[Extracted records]
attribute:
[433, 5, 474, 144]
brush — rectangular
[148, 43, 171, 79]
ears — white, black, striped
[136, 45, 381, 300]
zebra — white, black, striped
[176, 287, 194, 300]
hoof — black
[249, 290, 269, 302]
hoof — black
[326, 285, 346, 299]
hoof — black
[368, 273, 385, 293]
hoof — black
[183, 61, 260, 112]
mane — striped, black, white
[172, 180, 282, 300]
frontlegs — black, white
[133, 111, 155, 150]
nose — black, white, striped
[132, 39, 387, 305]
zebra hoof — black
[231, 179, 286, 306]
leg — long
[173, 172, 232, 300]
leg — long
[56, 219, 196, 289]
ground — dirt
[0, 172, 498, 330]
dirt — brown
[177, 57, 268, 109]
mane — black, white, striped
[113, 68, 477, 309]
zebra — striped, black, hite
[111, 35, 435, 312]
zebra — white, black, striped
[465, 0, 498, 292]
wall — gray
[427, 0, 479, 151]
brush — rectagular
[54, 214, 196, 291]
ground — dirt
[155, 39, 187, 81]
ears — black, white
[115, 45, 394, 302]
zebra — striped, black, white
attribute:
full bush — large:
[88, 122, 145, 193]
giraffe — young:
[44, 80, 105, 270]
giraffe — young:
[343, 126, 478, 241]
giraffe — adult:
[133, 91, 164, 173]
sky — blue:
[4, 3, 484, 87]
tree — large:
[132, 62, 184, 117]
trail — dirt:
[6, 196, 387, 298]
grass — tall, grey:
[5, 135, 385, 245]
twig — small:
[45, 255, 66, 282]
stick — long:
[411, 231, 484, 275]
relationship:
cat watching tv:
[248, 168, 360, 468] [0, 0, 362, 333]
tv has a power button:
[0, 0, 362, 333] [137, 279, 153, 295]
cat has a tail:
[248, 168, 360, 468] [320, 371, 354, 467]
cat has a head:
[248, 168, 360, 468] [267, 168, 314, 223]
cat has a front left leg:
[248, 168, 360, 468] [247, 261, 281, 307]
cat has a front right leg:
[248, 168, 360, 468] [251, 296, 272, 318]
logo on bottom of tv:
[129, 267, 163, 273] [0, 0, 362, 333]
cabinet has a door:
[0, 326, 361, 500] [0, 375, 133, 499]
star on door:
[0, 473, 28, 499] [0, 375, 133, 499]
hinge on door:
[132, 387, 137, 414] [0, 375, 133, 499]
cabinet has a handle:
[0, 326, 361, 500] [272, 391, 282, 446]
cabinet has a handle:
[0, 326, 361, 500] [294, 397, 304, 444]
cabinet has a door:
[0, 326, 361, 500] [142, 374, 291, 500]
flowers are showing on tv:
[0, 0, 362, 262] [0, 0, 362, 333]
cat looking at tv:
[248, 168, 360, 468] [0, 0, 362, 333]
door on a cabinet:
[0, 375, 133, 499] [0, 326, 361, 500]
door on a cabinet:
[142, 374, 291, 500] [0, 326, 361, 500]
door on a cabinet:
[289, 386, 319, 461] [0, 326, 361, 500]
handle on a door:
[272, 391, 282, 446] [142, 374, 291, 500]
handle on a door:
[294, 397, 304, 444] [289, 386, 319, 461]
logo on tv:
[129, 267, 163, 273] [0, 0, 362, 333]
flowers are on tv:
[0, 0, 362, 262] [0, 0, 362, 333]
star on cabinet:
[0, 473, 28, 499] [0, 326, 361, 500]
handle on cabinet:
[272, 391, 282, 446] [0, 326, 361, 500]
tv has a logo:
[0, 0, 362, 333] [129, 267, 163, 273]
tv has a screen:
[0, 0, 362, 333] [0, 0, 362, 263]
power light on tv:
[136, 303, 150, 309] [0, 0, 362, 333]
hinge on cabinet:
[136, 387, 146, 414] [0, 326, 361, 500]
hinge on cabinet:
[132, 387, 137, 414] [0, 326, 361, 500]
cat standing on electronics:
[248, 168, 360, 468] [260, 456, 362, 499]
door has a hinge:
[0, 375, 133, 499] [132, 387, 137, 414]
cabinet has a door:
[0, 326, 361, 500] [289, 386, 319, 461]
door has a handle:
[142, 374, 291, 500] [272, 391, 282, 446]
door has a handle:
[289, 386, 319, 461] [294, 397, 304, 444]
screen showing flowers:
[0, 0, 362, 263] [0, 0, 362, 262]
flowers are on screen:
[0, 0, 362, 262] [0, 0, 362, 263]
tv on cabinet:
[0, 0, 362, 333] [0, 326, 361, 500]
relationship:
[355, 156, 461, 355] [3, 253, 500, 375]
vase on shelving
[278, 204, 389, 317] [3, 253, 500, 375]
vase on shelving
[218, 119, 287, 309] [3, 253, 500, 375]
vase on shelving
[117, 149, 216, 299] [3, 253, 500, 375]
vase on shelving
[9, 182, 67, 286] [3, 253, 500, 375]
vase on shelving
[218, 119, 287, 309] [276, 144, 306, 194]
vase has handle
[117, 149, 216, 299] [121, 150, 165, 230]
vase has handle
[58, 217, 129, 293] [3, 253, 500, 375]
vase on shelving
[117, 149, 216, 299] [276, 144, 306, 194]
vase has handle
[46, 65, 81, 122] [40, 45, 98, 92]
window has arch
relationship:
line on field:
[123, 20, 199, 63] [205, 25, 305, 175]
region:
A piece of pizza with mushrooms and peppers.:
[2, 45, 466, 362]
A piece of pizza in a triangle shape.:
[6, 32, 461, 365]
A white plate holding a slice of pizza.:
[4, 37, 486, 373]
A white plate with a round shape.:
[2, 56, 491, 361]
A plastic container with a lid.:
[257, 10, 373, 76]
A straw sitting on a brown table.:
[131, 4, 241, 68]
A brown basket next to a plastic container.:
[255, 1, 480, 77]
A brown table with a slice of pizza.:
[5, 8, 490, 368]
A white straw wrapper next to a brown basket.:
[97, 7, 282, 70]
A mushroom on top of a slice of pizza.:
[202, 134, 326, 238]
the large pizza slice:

About this exercise
Reproduce the part that opens with the line containing "cat looking at" and closes with the line containing "[0, 473, 28, 499] [0, 326, 361, 500]", substituting "cupboard" for every occurrence of "cabinet" and leaving everything else unchanged.

Solution below
cat looking at tv:
[248, 168, 360, 468] [0, 0, 362, 333]
door on a cupboard:
[0, 375, 133, 499] [0, 326, 361, 500]
door on a cupboard:
[142, 374, 291, 500] [0, 326, 361, 500]
door on a cupboard:
[289, 386, 319, 461] [0, 326, 361, 500]
handle on a door:
[272, 391, 282, 446] [142, 374, 291, 500]
handle on a door:
[294, 397, 304, 444] [289, 386, 319, 461]
logo on tv:
[129, 267, 163, 273] [0, 0, 362, 333]
flowers are on tv:
[0, 0, 362, 262] [0, 0, 362, 333]
star on cupboard:
[0, 473, 28, 499] [0, 326, 361, 500]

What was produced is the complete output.